34.  Sometimes, silence doesn’t mean you don’t have anything nice to say other than it’s nice to be quiet with you.
35. Humming and whistling at 5:00 in the morning really do make you happier.
36.  When you visit someone for a week, it’s really awesome when you cook supper for them and clean their house.
37.  It’s special when you travel 250 miles to watch your grandkids track meet or basketball game or one act play.
38.  You should always hold hands with your spouse.
39.  Sometimes, your grandparents house becomes home.
40.  History can be interesting.
41.  Life ain’t fair.
42.  Anything that ugly ought to hurt.
43.  If you don’t know you’re short, you aren’t.
44.  I am tiny but tough.
45.  Butterfly kisses stop snoring.
46.  Sometimes you are punished when you shouldn’t be and sometimes you aren’t punished when you should be.
47.  It’s never okay to use the “N word”
48.  Sometimes, men are the better cooks and that’s great!
49.  Pancakes are a great breakfast.
50.  Pancakes are an even better supper.
51.  Sandwiches made on homemade dinner rolls taste better.
52.  Little cans of orange juice and little bottles of sprite make vacation fun.
53.  Listen more, talk less.
54.  Wicked senses of humor are where it’s at!
55.  Take care of what’s inside your car, you never know when Stocky’s going to take it for an oil change.
56.  Love someone when they are at their most unlovable.
57.  Take care of your spouse when  they need you.
58.  Eating a meal together is of utmost importance.
59.  I will endure a John Wayne movie because he liked them.
60.  Watching Golden Girls with your grandparents will make you want to watch it forever.

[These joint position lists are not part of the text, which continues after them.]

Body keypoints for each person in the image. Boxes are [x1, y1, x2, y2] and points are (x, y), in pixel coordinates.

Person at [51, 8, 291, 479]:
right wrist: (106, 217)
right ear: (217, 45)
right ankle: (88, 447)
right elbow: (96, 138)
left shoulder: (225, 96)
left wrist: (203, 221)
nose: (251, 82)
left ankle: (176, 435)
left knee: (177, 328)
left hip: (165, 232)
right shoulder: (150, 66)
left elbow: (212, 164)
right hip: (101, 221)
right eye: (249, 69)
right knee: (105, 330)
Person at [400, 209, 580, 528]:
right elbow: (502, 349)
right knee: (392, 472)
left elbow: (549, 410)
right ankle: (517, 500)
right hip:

61.  The Cosby Show is still funny when you can’t remember who is sitting next to you.
62.  Dominos is not a game to be taken lightly.
63.  5 card draw will not be won unless you win it legitimately.

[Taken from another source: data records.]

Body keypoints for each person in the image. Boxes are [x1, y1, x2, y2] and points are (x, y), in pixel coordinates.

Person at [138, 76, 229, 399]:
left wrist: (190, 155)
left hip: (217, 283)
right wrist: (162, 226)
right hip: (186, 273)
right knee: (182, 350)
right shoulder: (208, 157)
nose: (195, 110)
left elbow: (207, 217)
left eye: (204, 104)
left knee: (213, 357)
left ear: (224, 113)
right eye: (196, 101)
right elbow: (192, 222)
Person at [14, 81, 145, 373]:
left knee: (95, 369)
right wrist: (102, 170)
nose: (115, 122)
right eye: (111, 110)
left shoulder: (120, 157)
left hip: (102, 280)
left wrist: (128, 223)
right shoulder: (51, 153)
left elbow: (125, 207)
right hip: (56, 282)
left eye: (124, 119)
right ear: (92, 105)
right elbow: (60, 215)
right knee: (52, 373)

64.  Solitaire is not boring.
65.  Wind suits are cute on old men.
66.  So are shorts with black socks and sandals.
67.  It’s great when men help with housework.
68.  I might have to trim my husband’s toenails when he gets old.
69.  Grandkids are special.
70.  Great-grandkids are even more special.
71.  Your spouses family IS your family.
72.  Mount Rushmore isn’t that impressive at 12.
73.  I want to visit Washington D.C.
74.  My grandfather was one of the smartest men I’d ever known.
75.  God loves you and believes in you.
76.  An old man loosing his memory will still walk down a steep hill to watch his great-grandsons fish.
77.  Great-grandsons will make you nervous.
78.  Love the life you have.
79.  Getting old means you can be a little eccentric.
80.  I want to rust out not wear out.

These last few are hard for me…

81.  Alzheimer’s and dementia are unfair.
82.  Moments of clarity are a blessing and a curse.
83.  I will always look for Brian…even when he’s right here.
84.  I want to maintain my dignity until my dying day.
84.  I want to remember my loved ones until my dying day.
85.  I want to look back on my life and be proud of the choices I made.
86.  I want my kids to be with me when I leave this world.
87.  I want my husband to love me the way my Stocky loved my Teda.
88.  My life was better because I had Stocky in it.
89.  This world would be a better place if everyone had a Stocky in their life.

And a bonus:
90.  My most cherished memory of his final year…I went to visit him at the “home” before taking my children for what I knew would be their final goodbyes.  I knew I had to grasp this before I took the children to visit him.  He was unresponsive and sleeping.  I stayed for a bit with Teda.  He never acknowledge either of us.  He wouldn’t take his medicine or even a drink.  He wouldn’t open his eyes.  Later when I went to pick up Teda with the boys, we sat and visited and talked to him.  When the boys went to give them his hugs and kisses, goodbyes and I love yous…he turned his head, opened his eyes and smiled.